▸ **TEXT**:

= Beginning of Section =

I’d heard this even before laying hands on Destiny for the first time, and wondered if it was a lazy comparison.

But with Destiny’s competitive multiplayer (known as “Crucible”), the similarities to Halo are easy to notice. You’re still an armor-clad soldier with regenerating health that can absorb more than just a shot or two to the gut. The pace is slower compared to twitchy shooters like Call of Duty, allowing cat-and-mouse games to emerge as players chase each other around corners and into hidey holes. You’ve got a couple guns, some grenades and a mêlée attack, and you may need to use some combination of them to bring another player down.

I could use the same description for Halo, which Bungie worked on for over a decade before moving on to build Destiny under publisher Activision. This isn’t necessarily a bad thing, as Halo is one of the most revered first-person shooters of all time. But clearly, Bungie isn’t reinventing any basic mechanics. Instead, it’s offering a slightly different take on the style of shooter it created in 2000.

In a demo at E3, I played a couple rounds of Control, in which two teams tussle to maintain command of three zones. It’s the kind of mode you’ll find in lots of shooters, and the flow wasn’t much different here. The winning strategy, as always, is to pick a base and stick with it, finding a good vantage point to fend off foes as they approach. I would’ve happily played more if Activision let me.

= End of Section =

▸ **DATA SHOWN**:

= Beginning of Section =

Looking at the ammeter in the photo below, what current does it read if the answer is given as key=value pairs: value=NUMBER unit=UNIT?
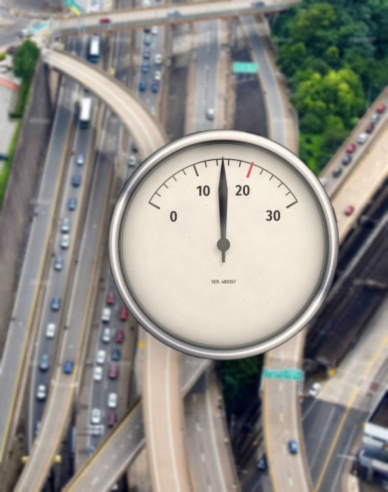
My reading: value=15 unit=A
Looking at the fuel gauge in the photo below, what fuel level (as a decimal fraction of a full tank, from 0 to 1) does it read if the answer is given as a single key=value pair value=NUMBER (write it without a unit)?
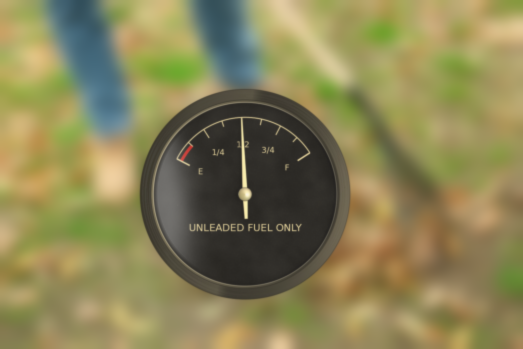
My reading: value=0.5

= End of Section =

Write down a passage from the Destiny review word for word, beginning at the words "But with Destiny’s" and stopping after "another player down.". The data has no role here.

But with Destiny’s competitive multiplayer (known as “Crucible”), the similarities to Halo are easy to notice. You’re still an armor-clad soldier with regenerating health that can absorb more than just a shot or two to the gut. The pace is slower compared to twitchy shooters like Call of Duty, allowing cat-and-mouse games to emerge as players chase each other around corners and into hidey holes. You’ve got a couple guns, some grenades and a mêlée attack, and you may need to use some combination of them to bring another player down.